Several other Ryobi router reviews have mentioned varying amounts of play in the plunge mechanism. Apparently some examples are better than others in this respect. One owner corrected this by inserting wax paper in the bushings, and says it works great!
Other owners echo the comments about the Ryobi plunge router being comfortable to use, which is very important with a hand held router. One fellow on the Ridgid forum said that for the money, "...it's a nice first router for someone learning, or an extra to have on hand to save bit changes in multi tasking." One guy on the Sawmill Creek forum owns a Milwaukee, a Bosch, and the Ryobi RE180PL, and he says the Ryobi is "...a darned fine tool!"
14 out of 19 reviewers of the RE180PL Ryobi plunge router on the Home Depot website recommend it, giving it 3.7 out of 5 stars. Consumer Guide gives it an overall "Excellent" rating after judging it for value, performance, features, and ease of use. On the diplo-best.com website, 27 reviewers gave it an average of 81 out of 100 points. The reconditioned model gets 4.7 out of 5 stars on the CPO Tools website with 11 reviews at the moment. At Amazon, the reconditioned model gets 3.2 stars with 5 reviews at the time of this writing. A couple of owners complained about play in the plunge mechanism (also noted above).
If you need a router with a better plunge mechanism or for daily use, a Hitachi KM12VC is just one step up in price and gets good reviews. The Milwaukee combo kits cost a little more than the Hitachi, but get exceptional reviews.
The "little brother" in the Ryobi router lineup is the cordless model P600. It is part of Ryobi's 18-volt ONE+ series of cordless tools. The Ryobi P600 runs at 26,000 RPM and is designed as a trim router or laminate trimmer. It does not come with a battery or charger (sold separately), but if you already own any of the Ryobi ONE+ tools, the batteries from your other tools will work.
The Ryobi P600 gets excellent ratings, averaging 4.8 out of 5 stars with 26 reviews on the Home Depot website. Many owners say it has plenty of power, though it will go through batteries quickly when under a heavy load.

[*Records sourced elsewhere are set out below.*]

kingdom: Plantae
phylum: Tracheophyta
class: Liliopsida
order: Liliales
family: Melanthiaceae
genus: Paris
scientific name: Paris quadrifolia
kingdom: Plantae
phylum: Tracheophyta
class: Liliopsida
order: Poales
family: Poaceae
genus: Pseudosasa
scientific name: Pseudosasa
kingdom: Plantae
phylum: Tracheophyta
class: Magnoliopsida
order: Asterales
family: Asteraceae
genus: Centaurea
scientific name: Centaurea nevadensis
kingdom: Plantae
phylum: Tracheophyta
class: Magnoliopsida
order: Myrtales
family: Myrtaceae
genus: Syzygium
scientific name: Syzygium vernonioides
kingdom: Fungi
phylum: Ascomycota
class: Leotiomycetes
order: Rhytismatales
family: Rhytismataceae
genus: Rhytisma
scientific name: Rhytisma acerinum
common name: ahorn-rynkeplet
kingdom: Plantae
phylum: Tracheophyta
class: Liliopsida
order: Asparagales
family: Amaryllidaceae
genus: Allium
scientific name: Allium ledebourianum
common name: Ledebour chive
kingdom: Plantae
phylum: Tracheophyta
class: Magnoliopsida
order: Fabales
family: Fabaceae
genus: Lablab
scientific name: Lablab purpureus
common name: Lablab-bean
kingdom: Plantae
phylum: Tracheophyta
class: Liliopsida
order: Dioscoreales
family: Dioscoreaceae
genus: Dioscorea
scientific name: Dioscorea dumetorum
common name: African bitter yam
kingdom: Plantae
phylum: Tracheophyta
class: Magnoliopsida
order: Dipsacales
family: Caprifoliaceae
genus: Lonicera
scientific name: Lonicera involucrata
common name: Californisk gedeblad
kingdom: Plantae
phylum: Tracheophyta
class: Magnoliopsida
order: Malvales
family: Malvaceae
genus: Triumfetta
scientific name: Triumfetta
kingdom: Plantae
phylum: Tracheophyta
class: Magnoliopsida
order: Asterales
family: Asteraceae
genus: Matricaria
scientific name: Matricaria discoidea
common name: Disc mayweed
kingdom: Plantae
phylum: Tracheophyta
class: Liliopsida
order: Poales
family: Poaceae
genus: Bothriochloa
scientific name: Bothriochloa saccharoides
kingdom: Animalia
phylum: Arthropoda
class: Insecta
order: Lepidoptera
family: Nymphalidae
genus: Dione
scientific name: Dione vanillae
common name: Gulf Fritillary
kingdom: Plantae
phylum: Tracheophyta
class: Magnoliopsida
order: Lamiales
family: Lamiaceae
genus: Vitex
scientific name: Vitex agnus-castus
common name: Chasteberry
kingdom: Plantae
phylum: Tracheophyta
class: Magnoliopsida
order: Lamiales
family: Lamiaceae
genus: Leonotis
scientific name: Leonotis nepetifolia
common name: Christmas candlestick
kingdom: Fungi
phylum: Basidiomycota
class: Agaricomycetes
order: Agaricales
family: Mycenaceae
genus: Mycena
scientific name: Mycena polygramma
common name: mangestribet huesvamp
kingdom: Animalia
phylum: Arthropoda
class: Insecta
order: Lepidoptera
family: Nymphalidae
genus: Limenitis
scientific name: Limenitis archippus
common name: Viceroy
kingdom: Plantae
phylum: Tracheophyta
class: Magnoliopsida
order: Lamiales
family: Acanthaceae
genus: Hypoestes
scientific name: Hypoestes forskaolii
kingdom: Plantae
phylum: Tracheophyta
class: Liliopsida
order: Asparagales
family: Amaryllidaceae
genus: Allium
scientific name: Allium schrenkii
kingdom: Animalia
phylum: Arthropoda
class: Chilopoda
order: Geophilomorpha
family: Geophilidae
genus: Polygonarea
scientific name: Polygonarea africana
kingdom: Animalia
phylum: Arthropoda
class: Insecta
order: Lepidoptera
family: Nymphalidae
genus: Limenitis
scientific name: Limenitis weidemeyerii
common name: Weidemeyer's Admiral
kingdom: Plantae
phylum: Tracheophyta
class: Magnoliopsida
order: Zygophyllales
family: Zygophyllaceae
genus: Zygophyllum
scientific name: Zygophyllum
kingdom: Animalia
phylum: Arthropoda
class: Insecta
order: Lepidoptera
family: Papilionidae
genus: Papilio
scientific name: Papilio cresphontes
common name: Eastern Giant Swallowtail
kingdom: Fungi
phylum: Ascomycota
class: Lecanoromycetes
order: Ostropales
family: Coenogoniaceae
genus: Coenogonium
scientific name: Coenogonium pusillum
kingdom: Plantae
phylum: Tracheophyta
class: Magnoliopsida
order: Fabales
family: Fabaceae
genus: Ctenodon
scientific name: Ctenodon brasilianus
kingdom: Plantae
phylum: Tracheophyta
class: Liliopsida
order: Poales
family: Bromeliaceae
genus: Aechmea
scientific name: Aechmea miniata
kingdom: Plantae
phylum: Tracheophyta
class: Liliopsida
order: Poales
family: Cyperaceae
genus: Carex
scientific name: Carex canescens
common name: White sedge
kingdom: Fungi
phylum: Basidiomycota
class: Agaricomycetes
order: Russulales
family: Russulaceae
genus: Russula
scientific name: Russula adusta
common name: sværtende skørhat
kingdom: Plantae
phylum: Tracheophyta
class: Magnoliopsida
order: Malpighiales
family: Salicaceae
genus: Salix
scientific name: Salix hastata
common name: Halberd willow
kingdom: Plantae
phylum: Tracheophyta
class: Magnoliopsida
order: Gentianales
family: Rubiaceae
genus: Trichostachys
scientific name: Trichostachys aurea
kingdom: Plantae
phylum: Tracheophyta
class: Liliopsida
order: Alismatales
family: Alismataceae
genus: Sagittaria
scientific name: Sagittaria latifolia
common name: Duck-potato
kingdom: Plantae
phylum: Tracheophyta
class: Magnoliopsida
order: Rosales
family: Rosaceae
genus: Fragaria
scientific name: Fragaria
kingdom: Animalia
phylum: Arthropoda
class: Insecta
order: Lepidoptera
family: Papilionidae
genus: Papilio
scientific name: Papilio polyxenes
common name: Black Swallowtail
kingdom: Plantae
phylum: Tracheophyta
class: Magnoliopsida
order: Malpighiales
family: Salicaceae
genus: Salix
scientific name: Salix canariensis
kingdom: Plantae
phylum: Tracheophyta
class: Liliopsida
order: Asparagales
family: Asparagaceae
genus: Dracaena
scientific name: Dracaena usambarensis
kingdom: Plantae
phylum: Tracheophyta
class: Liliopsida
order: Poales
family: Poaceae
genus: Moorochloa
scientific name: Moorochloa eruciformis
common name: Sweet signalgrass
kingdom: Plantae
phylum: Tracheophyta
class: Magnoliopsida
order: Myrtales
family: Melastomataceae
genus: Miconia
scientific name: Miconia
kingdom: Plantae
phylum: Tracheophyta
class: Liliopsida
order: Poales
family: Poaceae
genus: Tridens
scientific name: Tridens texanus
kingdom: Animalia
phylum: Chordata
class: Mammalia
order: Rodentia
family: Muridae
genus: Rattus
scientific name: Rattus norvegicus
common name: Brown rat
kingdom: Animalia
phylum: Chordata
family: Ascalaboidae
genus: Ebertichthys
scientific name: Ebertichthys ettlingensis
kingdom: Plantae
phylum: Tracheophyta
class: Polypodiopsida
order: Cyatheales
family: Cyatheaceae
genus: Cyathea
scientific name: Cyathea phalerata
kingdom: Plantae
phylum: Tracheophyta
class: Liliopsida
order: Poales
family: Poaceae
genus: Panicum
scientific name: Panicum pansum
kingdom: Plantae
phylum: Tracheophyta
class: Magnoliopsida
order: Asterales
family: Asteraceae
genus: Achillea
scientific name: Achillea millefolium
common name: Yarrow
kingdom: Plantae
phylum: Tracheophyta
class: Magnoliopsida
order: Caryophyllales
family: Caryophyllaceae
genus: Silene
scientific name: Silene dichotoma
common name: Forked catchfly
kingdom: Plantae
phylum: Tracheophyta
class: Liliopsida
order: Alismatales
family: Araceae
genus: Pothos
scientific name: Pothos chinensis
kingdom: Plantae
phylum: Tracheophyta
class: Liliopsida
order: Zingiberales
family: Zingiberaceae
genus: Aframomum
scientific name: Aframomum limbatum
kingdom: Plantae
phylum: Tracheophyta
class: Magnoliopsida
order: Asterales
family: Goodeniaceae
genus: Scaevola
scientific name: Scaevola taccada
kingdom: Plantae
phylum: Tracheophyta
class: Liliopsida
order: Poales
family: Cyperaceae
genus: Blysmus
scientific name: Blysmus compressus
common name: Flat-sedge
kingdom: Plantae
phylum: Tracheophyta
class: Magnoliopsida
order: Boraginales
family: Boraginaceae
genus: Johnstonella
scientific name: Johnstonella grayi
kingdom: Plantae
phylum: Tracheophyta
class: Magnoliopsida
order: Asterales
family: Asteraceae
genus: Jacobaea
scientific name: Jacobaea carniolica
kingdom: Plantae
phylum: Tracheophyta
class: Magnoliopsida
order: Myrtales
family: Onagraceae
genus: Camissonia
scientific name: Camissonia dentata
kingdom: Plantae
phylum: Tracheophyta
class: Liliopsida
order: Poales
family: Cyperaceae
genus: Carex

A number of owners made the comment that it is so handy (being cordless, small, and light) that they find themselves using it more often than their full size routers.
Either of these Ryobi routers are likely to serve your purposes well if you are a "weekend warrior" who doesn't need a router every day, but occasionally you just can't do without one. A Ryobi router will give you the ability to do jobs that you couldn't do otherwise, without having to invest a ton of money. You can get detailed specs on the Ryobi router models at RyobiTools.com.
Sidenote: If you are new to the world of routing, there are a number of great router books available. A good book can help you understand the tool's capabilities and learn the correct techniques, and each one of the books has something a little bit different to offer. The books that are recommended most often on the woodworking forums are:
The New Router Handbook by Patrick Spielman
The Router Book: A Complete Guide to the Machine and its Accessories by Pat Warner.